Bourail, la foire : 26ième (14:10)

Une main tendue tombée du ciel s'approche de moi et je distingue en arrière-plan la silhouette floue de sa propriétaire. Brièvement, je m'imagine qu'il y a dans cet instant matière à une bonne image mais le sommeil reprend ses droits et je me laisse lentement couler vers des fonds d'encre noire. La main insiste, s'accroche obstinément et me fait basculer définitivement du rêve à la réalité. J'ouvre les yeux sur le corps penché de ma femme qui tente énergiquement de me tirer hors du lit. Il est cinq heures du matin. Je suis encore englué dans mon sommeil, poisseux de ma nuit trop courte, et je me maudis déjà de ne pas m'être couché plus tôt la veille.
Les grandes aiguilles de toutes les horloges du monde ont le temps de faire une fois et demi le tour de leur cadran avant que je ne me retrouve au volant du petit coupé bleu métal qui me sert de moyen de transport et dont je fais prendre au quatre roues la direction de Bourail. S'y tient en ce long week-end du quinze août la vingt-sixième édition de la grande foire agricole. Je ne sais très bien ce que je vais y trouver. Elle est décrite comme la fête emblématique d'une caldochie rurale que les nouméens, fières de leur mode de vie moderne et citadin, ont tendance à hâtivement railler alors qu'elle perpétue pourtant un esprit ayant longtemps été la référence du néo-calédonien d'origine européenne. Empruntant la RT1, route du Nord, et traversant rapidement La Tantouta, Tomo, Bouloupari, La Foa et Moindou, toute ma petite famille arrive sans encombre sur le site de l'événement qui se tient autour de l'hippodrome de Bourail. A la configuration des lieux, je devine déjà le piège qui se referme sur nous et j'appréhende la sortie de la foire, prévue en tout début de soirée afin de ne pas rejoindre Nouméa trop tardivement, présence de mon bout-d'homme oblige.

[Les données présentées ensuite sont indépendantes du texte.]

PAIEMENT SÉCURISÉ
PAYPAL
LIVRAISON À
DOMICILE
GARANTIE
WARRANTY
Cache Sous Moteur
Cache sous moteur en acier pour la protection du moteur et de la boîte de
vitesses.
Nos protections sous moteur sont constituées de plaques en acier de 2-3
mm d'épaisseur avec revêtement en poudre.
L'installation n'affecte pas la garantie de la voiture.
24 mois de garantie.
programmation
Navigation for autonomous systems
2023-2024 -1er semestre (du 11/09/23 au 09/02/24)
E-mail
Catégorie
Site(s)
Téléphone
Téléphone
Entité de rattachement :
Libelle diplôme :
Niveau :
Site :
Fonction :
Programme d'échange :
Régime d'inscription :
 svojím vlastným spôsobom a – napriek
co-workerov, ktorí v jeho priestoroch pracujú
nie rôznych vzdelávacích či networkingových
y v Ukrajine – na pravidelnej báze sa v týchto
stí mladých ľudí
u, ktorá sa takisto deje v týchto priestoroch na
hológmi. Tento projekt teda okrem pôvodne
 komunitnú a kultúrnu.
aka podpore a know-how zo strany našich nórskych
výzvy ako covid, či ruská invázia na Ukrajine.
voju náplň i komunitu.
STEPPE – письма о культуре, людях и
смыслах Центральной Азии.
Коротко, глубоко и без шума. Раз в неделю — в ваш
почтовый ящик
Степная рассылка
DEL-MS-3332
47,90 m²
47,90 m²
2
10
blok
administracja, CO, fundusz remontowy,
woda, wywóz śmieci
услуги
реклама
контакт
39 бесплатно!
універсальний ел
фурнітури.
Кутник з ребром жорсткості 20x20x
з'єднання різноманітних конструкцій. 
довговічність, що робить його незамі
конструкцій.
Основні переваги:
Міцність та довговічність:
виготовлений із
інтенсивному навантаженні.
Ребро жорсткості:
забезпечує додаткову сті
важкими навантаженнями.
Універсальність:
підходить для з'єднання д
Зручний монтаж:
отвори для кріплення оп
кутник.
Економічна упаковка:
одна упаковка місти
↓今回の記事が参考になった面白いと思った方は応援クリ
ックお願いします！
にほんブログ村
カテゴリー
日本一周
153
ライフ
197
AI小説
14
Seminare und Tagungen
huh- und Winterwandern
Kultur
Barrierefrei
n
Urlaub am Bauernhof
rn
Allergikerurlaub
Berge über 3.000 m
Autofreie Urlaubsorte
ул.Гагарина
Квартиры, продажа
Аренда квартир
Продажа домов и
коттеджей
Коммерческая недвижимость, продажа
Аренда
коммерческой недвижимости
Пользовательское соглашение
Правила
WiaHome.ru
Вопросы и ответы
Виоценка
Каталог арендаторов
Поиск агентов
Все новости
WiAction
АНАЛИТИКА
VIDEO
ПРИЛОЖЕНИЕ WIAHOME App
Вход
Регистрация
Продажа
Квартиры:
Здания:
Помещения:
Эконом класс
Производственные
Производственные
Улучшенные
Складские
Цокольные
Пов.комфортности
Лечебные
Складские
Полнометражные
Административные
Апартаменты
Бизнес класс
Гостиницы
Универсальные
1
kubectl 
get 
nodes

Une foule dense mais encore supportable est présente sur les lieux et nous commençons notre exploration, guidés par les pas turbulents de notre fils qui semble prendre les choses en main et nous laisse peu d'initiative : ici un tracteur, là une tondeuse, plus loin des poneys, des chevaux, des cavaliers, des vaches, des boeufs, des manèges, de la musique, des "quatre-quatre" en démonstration de trial, des véhicules de stock-car aux moteurs pétaradants, des majorettes avec baguettes et paillettes, de jeunes danseuses mélanésiennes, des stands de produits agricoles, du bruit et du mouvement... Mais d'ambiance, point vraiment. Je la cherche, la renifle, l'approche un peu avant qu'elle ne m'échappe. Je comprends ce qui me perturbe : les gens sont là, regardent, flânent, écoutent, goûtent, mais ils leur manquent la joie, ce petit grain de folie qui devrait normalement accompagner l'événement. La communauté caldoche ne semble pas être apte à afficher ses émotions en public. Elle préfère vivre ses festins et ses rires à l'abri du regard, entre amis, en famille. Du coup, même les tenues excentriques des cow-boys et autres stock men ne semblent suffire à égayer l'ensemble. Je me sens hors du coup, spectateur impuissant. Le symbole de cette incapacité à appréhender le spectacle se déroulant sous mes yeux s'exprime dans un refus contraint à ne pas le mettre en images. Le Leica pendouille inutilement dans son sac de tissus noir. Il n'est pas chargé et je sais d'avance qu'il me sera inutile d'y mettre une pellicule. Ma femme en est au même point que moi et gémit du poids de son propre matériel à l'épaule. Elle ne l'utilisera pas non plus. Mon oeil n'investissant pas correctement l'univers de la foire, je décide de laisser faire le hasard, même si la chance ne remplace jamais le talent, et sors un appareil de plastique multicolore que j'ai déniché à l'institut de lomographie, pressant le bouton de temps en temps, sans même cadrer. J'ai fière allure dans mon pantalon africain et mon gilet multi-poches, ce machin ridicule entre les mains. Assurément plane sur l'événement l'esprit d'un très grand reporter !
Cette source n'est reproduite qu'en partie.